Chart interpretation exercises
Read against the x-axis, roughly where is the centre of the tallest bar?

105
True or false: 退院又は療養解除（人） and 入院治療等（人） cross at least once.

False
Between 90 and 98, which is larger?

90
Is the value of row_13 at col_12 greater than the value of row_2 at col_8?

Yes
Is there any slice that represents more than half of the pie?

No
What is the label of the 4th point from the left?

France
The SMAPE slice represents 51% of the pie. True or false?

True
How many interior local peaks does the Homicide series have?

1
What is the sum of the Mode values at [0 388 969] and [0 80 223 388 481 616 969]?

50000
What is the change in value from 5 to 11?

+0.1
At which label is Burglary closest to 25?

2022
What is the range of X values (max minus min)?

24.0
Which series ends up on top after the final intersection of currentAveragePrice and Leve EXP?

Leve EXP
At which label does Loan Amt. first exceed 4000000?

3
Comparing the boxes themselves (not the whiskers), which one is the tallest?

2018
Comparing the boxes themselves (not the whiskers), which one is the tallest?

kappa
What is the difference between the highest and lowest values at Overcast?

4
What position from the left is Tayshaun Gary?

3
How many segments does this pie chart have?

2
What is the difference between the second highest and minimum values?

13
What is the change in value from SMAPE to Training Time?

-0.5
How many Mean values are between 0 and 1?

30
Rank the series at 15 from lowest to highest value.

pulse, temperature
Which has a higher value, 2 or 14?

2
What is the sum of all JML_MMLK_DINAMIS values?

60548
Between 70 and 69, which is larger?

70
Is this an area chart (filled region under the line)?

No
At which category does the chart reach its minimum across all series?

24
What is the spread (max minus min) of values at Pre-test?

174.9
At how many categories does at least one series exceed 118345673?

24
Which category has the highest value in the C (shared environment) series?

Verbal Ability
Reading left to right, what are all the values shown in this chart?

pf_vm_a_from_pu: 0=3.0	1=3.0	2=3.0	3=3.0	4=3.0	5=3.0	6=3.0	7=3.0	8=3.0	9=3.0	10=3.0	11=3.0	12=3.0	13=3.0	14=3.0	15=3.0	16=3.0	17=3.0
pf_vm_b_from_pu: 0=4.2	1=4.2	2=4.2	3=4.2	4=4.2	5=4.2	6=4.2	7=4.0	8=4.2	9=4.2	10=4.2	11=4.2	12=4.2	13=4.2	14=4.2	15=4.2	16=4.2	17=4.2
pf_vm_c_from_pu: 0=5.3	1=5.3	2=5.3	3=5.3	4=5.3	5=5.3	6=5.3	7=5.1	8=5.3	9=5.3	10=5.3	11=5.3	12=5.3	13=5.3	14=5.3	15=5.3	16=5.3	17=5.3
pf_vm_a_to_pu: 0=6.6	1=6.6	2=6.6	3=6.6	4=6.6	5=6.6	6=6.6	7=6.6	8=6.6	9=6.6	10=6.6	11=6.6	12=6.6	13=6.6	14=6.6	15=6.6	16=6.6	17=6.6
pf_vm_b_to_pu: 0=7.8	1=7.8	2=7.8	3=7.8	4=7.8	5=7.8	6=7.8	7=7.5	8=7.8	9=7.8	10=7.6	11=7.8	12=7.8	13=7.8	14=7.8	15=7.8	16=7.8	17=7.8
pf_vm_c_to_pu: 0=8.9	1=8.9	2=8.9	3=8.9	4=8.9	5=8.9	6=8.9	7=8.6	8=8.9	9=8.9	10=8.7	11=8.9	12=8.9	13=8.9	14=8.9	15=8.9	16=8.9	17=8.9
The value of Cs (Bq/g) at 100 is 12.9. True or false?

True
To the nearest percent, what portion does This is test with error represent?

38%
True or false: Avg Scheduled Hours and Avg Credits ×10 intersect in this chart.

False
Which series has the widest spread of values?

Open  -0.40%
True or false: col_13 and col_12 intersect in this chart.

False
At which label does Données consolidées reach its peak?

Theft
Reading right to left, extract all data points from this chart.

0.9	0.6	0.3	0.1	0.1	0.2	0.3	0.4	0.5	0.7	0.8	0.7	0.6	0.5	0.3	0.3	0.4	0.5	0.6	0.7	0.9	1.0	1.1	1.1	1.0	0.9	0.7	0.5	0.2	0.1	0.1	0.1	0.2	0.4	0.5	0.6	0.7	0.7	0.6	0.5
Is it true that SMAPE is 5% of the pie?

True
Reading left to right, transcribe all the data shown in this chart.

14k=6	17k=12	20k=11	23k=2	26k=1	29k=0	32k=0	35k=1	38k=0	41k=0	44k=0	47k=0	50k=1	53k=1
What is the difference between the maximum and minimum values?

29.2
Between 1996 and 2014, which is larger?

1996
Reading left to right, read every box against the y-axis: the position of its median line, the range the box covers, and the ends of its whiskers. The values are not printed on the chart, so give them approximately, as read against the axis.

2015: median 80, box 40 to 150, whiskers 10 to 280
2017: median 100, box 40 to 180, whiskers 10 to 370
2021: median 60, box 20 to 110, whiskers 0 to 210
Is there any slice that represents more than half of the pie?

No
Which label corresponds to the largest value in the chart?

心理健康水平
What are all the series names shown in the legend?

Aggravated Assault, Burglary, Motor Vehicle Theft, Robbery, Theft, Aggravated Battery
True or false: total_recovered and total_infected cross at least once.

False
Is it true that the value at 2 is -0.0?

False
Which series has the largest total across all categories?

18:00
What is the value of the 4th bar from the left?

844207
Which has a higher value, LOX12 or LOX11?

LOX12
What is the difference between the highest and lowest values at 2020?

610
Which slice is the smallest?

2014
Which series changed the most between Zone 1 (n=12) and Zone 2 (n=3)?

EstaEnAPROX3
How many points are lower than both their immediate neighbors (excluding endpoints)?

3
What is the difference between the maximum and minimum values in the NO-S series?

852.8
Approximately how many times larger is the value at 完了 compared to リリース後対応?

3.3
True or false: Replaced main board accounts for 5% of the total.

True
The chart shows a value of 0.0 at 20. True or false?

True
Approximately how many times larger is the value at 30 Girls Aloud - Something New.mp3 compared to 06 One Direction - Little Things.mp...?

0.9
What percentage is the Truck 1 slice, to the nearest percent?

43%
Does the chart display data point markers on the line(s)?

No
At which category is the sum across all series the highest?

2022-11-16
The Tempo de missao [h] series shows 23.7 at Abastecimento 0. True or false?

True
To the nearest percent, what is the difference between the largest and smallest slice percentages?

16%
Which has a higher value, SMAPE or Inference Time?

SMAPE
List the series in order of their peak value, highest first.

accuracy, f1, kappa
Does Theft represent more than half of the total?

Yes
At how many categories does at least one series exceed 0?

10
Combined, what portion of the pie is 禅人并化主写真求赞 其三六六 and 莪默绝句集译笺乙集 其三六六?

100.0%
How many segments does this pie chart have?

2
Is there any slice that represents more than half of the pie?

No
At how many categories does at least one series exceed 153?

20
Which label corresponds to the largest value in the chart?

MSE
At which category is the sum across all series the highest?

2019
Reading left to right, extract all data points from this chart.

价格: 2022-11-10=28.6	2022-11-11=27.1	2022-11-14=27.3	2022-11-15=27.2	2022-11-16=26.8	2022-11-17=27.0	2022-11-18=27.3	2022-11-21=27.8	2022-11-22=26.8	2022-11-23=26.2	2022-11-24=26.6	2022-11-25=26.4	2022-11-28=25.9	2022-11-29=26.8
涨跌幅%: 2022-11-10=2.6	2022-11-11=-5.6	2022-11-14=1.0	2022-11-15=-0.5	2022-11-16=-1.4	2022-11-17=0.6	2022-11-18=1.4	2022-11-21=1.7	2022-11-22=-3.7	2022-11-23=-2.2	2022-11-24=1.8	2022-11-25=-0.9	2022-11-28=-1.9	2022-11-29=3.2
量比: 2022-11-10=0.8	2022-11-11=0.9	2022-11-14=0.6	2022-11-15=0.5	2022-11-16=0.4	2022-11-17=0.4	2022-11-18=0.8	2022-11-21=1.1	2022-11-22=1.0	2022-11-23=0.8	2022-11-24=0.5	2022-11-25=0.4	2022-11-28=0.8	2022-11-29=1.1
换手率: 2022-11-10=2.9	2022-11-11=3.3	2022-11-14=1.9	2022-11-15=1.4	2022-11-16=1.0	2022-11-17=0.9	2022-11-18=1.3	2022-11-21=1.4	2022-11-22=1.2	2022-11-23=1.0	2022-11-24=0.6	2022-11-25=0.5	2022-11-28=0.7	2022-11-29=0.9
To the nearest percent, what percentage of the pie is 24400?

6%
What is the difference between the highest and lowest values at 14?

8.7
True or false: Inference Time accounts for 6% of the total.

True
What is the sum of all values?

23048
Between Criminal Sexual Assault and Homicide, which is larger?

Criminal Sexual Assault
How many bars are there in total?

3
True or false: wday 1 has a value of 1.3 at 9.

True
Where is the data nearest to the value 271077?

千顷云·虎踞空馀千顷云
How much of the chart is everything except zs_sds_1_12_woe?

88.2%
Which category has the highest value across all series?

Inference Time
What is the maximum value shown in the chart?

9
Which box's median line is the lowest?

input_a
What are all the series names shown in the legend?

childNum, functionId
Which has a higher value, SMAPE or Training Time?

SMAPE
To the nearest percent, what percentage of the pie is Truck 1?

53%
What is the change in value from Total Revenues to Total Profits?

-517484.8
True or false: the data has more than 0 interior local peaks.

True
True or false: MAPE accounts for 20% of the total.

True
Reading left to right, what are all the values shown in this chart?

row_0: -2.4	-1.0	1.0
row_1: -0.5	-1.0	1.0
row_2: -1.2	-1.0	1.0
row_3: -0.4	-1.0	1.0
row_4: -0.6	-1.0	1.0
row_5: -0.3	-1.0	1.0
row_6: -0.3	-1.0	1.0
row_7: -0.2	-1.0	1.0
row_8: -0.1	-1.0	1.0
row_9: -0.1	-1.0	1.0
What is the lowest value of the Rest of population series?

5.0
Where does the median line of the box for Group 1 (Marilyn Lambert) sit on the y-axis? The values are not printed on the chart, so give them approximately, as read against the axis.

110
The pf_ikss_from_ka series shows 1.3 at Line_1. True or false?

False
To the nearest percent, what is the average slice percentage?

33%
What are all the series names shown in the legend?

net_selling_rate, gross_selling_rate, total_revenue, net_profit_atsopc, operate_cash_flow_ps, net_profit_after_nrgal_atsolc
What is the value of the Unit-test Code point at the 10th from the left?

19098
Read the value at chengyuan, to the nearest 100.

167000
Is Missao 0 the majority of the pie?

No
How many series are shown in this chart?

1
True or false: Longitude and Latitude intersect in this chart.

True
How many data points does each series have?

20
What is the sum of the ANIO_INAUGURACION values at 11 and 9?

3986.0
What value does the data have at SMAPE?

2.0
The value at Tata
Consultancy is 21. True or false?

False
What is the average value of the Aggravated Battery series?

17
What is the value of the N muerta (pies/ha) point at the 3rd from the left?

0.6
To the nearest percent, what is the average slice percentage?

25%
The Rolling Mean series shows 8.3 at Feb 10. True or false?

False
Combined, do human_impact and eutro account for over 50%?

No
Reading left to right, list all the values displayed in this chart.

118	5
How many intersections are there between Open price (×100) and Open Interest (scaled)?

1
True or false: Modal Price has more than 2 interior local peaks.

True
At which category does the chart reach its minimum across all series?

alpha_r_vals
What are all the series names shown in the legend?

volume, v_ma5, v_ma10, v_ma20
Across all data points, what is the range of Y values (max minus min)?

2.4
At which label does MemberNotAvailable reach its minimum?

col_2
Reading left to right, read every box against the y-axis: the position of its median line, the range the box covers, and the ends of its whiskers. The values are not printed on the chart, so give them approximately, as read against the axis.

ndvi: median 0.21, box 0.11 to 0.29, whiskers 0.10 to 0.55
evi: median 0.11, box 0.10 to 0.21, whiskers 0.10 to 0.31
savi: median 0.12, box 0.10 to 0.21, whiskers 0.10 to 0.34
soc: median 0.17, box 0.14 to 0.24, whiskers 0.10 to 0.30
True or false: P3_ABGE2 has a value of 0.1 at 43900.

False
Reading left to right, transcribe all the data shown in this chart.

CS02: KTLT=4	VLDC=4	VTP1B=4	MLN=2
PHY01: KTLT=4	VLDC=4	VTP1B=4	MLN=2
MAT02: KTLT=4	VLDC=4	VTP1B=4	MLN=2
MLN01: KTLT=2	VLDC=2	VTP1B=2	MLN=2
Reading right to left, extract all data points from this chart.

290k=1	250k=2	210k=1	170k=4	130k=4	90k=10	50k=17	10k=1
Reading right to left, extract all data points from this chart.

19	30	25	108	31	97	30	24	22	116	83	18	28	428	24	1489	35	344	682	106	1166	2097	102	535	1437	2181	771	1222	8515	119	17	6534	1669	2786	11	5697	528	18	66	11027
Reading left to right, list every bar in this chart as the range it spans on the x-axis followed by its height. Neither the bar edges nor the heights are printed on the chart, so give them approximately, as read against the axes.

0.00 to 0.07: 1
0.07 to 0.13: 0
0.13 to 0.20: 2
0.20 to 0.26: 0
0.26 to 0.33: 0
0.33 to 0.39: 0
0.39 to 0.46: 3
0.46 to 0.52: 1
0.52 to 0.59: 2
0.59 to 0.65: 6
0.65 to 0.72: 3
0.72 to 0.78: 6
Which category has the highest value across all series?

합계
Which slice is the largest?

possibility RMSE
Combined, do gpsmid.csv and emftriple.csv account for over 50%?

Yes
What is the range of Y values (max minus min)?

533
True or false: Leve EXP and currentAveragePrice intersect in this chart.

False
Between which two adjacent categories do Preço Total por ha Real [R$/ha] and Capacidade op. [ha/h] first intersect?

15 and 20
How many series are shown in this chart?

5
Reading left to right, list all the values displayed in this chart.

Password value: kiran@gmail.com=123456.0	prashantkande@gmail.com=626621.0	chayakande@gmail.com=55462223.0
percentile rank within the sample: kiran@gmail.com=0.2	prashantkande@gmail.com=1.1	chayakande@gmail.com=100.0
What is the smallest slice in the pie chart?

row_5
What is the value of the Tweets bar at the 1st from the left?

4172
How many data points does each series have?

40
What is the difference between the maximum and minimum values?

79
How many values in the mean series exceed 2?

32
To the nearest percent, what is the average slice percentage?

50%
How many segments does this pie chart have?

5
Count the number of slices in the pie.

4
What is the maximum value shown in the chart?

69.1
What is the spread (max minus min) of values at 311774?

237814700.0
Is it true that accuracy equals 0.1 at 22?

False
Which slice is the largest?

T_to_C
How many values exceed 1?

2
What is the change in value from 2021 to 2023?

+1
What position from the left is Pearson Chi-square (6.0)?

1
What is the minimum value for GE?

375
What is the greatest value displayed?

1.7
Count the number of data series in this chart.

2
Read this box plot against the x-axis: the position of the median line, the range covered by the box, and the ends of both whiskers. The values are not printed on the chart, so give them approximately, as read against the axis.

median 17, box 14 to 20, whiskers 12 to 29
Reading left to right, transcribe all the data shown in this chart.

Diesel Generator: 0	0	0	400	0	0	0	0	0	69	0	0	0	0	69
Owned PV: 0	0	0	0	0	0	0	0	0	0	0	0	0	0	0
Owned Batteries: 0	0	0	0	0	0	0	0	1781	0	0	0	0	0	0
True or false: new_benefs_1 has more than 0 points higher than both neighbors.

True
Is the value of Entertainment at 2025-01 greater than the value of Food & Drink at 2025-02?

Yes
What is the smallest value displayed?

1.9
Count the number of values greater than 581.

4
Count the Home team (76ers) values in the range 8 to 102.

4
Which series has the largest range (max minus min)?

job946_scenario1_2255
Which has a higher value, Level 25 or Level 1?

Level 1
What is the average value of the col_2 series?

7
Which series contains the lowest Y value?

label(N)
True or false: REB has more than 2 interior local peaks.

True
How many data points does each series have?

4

ASSIGNMENT
Show each line of the records that contains the word "Sexual". Case counts.

SOLVED PROBLEM
Between Criminal Sexual Assault and Homicide, which is larger?
Criminal Sexual Assault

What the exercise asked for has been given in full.